● **CONSEGNA**: Riassumi in due frasi il brano sullo spazio-tempo e l'etere.

● **BRANO DATO**:
↓

Secondo Alexander e C.L. Morgan, «lo spazio-tempo è la matrice del mondo dalla quale sono emerse la materia, la vita, la coscienza e la divinità. Il mondo, come noi lo conosciamo, si è evoluto dallo spazio-tempo originario». [Dagobert D. Runes: Dizionario di filosofia, Mondadori ]
Albert Einstein e Leopold Infeld nel loro libro L'evoluzione della fisica scrivono: «Rammentiamo che la velocità della luce nel vuoto, altrimenti detto etere, è di 300.000 Km circa al secondo, e che la luce è un'onda elettromagnetica propagantesi attraverso l'etere... Prendiamo a considerare un'altra esperienza basata su di un'idea semplicissima. Immaginiamo una ruota che giri molto rapidamente. Secondo la nostra supposizione l'etere viene trascinato dal moto e vi partecipa. Un'onda luminosa transitante vicino alla ruota dovrebbe dunque possedere una velocità differente, secondo che la ruota fosse in moto od in riposo. La velocità della luce dell'etere in riposo dovrebbe essere differente da quella nell'etere trascinato rapidamente dal movimento della ruota, precisamente come la velocità di un'onda sonora differisce secondo che l'aria è calma o che tira vento. Ma nessuna differenza del genere è mai stata constatata. Qualunque sia il lato di approccio della questione e qualunque sia l'esperienza cruciale ideata, il verdetto è sempre contro la supposizione che l'etere venga trascinato dal moto. Pertanto, il risultato delle nostre considerazioni, confermato da numerosi argomenti d'indole tecnica, è:

La velocità della luce non dipende dal moto della sorgente emittente. Non si deve supporre che il corpo in moto trascini l'etere che lo circonda.

Dobbiamo dunque rinunciare all'analogia tra onde sonore e onde luminose e contemplare la seconda possibilità, quella cioè che tutta la materia si muova attraverso l'etere, senza che questo prenda parte al moto. Ciò significa ammettere l'esistenza di un oceano d'etere, nel quale tutti i sistemi di coordinate si trovano immersi, siano essi in riposo o in moto relativamente ad esso». [ Albert Einstein e Leopold Infeld: L'evoluzione della fisica. Boringheri ]
Questa, pur essendo una congettura intuitiva di Einstein, è molto illuminante e significativa.
La Dottrina tradizionale sostiene che prima della formazione degli universi, a qualunque grado di sostanzialità possano trovarsi, esiste una matrice pregenetica chiamata dal Vedānta mūlaprakṛti (radice di prakṛti) da cui ogni cosa, comprese le varie polarità, è emersa; è la χώρα di Platone.

↑

● **RIGHE**:
↓

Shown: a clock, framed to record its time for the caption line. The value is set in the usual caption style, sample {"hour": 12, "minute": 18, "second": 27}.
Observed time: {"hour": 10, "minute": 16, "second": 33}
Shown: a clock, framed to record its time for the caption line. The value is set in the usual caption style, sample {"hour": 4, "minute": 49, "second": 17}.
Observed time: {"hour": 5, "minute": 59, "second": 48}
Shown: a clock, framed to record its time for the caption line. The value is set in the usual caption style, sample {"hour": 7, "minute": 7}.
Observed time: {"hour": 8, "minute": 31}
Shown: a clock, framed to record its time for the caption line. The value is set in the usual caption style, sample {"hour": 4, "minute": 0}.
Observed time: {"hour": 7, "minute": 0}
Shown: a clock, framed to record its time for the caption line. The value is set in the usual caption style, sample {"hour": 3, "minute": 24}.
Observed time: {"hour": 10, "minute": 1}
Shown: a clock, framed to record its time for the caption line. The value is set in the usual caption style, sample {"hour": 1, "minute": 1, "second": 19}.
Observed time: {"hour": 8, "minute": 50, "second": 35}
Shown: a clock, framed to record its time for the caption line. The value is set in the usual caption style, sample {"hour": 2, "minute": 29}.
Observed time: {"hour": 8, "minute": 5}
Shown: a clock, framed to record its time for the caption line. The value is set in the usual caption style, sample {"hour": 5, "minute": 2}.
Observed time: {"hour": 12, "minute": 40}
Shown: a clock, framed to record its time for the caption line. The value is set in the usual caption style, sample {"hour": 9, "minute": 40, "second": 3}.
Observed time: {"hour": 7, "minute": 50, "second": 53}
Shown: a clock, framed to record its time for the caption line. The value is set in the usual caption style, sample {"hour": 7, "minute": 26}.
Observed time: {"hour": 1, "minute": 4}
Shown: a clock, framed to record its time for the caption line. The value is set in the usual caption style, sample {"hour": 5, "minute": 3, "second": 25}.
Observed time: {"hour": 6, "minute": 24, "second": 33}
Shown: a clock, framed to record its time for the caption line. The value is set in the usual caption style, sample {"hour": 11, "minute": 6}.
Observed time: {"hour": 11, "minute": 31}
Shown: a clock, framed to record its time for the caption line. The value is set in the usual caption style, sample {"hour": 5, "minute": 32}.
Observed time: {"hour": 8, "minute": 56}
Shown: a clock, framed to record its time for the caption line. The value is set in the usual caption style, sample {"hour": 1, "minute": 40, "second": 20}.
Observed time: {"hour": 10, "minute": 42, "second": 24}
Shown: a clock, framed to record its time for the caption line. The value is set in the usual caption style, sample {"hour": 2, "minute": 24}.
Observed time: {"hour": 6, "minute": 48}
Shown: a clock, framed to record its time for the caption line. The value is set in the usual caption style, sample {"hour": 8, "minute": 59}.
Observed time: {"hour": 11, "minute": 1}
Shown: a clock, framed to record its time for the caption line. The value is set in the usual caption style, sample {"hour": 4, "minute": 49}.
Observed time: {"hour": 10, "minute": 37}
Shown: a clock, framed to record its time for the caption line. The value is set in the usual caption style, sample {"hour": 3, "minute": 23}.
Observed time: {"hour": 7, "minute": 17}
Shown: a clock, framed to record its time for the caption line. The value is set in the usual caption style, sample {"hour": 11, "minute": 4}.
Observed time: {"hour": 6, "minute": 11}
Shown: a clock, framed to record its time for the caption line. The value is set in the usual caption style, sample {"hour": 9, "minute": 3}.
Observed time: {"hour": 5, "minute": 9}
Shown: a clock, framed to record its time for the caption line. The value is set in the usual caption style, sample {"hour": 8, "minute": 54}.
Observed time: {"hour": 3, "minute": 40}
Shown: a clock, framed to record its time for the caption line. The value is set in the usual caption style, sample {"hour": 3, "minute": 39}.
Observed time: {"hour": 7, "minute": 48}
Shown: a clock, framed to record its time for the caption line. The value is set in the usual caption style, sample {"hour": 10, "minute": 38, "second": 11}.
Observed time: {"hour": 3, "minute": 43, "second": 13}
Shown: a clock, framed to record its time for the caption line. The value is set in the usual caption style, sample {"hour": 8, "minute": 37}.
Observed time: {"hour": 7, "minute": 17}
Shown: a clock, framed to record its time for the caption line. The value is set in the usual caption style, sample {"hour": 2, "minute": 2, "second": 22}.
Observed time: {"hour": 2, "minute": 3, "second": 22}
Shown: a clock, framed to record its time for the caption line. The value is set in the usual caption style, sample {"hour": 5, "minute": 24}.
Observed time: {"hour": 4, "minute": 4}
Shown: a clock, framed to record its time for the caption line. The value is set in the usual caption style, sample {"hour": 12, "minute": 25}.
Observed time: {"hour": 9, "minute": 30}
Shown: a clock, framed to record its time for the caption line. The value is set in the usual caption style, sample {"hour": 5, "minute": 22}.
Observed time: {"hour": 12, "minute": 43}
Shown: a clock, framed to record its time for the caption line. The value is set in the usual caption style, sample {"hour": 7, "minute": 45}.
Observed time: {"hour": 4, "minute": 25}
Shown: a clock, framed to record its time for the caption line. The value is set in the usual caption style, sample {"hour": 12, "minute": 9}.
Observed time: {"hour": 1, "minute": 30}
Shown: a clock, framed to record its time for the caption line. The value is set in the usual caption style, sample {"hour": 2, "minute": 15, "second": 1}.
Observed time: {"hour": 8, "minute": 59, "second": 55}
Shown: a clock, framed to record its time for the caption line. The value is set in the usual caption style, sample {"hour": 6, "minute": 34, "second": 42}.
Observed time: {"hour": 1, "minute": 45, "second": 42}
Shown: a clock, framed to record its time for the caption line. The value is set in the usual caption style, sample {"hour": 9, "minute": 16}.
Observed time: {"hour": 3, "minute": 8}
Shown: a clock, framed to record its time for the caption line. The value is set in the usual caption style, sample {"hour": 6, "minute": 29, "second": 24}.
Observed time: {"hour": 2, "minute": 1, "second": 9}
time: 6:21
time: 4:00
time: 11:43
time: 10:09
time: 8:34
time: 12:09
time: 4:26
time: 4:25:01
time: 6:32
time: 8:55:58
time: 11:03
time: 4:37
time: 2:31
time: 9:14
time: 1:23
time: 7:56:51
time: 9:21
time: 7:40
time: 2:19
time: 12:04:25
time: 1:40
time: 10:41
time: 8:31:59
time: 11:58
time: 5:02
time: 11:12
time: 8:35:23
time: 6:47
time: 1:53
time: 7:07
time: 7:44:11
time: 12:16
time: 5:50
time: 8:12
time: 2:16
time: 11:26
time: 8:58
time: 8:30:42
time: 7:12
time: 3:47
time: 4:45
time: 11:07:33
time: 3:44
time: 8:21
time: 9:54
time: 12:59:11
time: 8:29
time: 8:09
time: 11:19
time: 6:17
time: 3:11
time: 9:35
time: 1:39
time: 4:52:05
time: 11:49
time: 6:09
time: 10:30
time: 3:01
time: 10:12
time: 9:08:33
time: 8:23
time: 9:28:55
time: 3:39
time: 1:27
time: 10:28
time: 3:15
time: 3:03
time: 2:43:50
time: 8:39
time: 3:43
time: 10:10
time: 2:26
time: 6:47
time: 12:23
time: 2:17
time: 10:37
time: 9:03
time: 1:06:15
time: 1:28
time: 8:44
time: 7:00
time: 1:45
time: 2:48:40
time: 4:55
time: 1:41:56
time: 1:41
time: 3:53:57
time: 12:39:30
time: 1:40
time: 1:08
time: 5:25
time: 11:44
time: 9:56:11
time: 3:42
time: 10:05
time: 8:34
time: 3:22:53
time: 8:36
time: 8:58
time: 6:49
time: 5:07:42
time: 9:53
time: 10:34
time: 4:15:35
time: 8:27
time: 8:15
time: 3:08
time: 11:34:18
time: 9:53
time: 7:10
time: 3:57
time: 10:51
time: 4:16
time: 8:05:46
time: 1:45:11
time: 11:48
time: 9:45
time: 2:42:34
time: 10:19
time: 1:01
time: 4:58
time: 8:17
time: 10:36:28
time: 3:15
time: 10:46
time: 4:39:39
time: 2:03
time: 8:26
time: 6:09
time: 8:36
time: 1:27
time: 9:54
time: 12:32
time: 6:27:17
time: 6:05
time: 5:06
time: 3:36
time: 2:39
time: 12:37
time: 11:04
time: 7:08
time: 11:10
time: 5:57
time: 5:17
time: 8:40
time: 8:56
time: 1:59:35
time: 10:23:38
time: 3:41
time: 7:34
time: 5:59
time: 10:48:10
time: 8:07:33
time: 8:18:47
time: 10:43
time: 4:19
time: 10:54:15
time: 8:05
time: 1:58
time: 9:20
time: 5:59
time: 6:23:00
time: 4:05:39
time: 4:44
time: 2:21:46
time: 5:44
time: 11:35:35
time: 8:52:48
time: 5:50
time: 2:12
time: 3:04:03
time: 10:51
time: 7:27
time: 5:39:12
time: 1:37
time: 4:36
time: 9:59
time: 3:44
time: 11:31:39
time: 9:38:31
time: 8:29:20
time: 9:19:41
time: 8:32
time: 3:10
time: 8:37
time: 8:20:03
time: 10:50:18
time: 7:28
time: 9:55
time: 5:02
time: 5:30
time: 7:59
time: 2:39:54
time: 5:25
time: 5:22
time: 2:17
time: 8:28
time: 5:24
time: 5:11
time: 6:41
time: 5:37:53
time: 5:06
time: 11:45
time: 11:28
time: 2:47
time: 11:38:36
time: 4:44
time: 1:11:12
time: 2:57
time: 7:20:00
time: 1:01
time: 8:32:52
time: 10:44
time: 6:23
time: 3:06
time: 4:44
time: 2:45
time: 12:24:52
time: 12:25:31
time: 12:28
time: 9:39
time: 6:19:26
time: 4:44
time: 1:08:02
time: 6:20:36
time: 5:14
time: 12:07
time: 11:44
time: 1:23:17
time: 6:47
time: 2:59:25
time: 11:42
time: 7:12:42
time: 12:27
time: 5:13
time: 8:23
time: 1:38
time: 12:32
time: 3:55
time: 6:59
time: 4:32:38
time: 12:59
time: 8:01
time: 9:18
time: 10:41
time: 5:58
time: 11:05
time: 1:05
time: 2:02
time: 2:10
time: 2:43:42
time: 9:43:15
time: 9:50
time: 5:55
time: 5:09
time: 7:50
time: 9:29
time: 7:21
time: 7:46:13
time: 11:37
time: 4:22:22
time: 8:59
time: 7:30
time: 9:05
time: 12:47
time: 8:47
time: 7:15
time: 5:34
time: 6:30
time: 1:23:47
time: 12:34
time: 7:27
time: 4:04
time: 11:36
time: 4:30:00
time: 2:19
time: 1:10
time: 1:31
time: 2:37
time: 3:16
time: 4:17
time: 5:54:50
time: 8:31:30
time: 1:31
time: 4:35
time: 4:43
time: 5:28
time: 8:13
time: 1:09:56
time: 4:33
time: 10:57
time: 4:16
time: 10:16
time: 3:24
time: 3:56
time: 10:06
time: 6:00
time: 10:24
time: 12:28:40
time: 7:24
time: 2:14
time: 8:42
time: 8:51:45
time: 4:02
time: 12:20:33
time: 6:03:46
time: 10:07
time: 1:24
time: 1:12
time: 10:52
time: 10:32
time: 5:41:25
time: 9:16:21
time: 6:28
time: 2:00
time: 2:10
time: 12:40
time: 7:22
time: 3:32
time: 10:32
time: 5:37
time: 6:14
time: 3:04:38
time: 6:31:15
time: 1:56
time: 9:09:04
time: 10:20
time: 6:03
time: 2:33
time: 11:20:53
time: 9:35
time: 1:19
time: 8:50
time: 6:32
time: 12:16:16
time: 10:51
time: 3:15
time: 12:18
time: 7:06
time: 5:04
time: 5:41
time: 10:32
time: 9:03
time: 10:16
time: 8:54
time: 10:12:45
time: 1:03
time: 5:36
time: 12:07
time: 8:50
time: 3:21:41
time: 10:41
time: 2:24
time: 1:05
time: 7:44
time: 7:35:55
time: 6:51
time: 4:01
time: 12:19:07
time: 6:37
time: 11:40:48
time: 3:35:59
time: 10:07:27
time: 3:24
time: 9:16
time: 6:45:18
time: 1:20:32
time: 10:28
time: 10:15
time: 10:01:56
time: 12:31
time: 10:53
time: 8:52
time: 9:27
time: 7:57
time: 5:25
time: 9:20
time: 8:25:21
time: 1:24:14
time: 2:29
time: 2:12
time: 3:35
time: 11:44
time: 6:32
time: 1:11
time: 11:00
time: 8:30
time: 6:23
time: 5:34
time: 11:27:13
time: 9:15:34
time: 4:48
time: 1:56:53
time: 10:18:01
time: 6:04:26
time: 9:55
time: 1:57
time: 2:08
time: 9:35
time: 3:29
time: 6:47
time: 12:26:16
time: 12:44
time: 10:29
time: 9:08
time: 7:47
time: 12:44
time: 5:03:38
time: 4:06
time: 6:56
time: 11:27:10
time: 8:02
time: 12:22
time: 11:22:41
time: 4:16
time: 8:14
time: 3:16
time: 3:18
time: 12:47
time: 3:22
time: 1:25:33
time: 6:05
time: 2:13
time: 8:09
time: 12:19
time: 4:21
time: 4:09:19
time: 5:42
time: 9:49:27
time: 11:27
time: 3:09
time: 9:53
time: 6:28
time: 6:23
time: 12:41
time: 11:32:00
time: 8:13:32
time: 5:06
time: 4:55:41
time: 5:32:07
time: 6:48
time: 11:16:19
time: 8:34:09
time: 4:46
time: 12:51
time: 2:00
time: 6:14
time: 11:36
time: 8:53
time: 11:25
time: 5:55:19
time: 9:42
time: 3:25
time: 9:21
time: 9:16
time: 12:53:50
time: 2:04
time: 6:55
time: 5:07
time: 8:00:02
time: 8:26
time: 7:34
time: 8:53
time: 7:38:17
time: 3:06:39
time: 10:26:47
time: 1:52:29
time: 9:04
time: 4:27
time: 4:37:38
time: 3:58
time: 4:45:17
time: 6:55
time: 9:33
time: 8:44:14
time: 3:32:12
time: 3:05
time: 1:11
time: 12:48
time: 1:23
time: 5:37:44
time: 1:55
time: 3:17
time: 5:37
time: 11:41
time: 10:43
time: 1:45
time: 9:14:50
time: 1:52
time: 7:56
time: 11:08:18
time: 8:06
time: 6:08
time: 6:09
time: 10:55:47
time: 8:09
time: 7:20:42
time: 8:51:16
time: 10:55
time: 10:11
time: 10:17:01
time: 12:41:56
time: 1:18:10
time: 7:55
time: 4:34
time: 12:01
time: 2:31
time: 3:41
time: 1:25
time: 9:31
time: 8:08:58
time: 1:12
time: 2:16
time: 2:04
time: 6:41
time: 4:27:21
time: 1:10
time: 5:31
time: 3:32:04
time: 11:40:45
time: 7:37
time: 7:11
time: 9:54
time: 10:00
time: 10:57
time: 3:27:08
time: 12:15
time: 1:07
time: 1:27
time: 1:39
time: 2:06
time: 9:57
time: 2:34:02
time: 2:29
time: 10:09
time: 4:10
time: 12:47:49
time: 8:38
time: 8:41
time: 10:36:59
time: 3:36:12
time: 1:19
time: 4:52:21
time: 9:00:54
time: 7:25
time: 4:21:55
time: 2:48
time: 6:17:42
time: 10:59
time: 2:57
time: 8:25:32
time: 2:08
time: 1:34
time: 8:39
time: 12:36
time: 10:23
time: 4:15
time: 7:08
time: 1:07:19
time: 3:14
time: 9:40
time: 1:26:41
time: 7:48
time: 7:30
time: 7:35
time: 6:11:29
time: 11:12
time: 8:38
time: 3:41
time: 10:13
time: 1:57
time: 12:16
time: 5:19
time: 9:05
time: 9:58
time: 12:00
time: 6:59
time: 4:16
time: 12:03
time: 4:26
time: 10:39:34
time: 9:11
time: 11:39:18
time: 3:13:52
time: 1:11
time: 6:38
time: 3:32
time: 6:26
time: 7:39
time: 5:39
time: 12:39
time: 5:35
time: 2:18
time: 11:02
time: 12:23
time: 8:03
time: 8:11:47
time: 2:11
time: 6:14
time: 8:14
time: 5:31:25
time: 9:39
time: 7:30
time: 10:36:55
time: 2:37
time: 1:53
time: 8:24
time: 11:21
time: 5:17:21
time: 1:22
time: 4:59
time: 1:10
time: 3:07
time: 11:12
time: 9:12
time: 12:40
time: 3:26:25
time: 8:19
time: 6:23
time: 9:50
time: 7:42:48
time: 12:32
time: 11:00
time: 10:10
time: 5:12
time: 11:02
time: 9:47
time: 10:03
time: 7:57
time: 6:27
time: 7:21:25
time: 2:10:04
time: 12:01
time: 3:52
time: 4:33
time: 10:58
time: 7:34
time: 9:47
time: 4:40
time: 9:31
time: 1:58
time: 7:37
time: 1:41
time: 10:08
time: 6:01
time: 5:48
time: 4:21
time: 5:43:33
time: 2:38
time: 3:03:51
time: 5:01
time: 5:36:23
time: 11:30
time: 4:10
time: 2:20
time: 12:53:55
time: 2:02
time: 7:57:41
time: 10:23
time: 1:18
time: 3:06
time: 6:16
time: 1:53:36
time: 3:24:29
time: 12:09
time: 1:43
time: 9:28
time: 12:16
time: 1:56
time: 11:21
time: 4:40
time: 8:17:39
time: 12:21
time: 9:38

↑

● **SOLUZIONE**: Secondo Alexander e C.L. Morgan lo spazio-tempo è la matrice da cui sono emerse materia, vita, coscienza e divinità, mentre per la Dottrina tradizionale prima degli universi esiste una matrice pregenetica, la mūlaprakṛti del Vedānta, che corrisponde alla χώρα di Platone. Einstein e Infeld osservano che nessuna esperienza ha mai mostrato che l'etere venga trascinato dal moto, per cui la velocità della luce non dipende dal moto della sorgente e si deve ammettere un oceano d'etere in cui sono immersi tutti i sistemi di coordinate.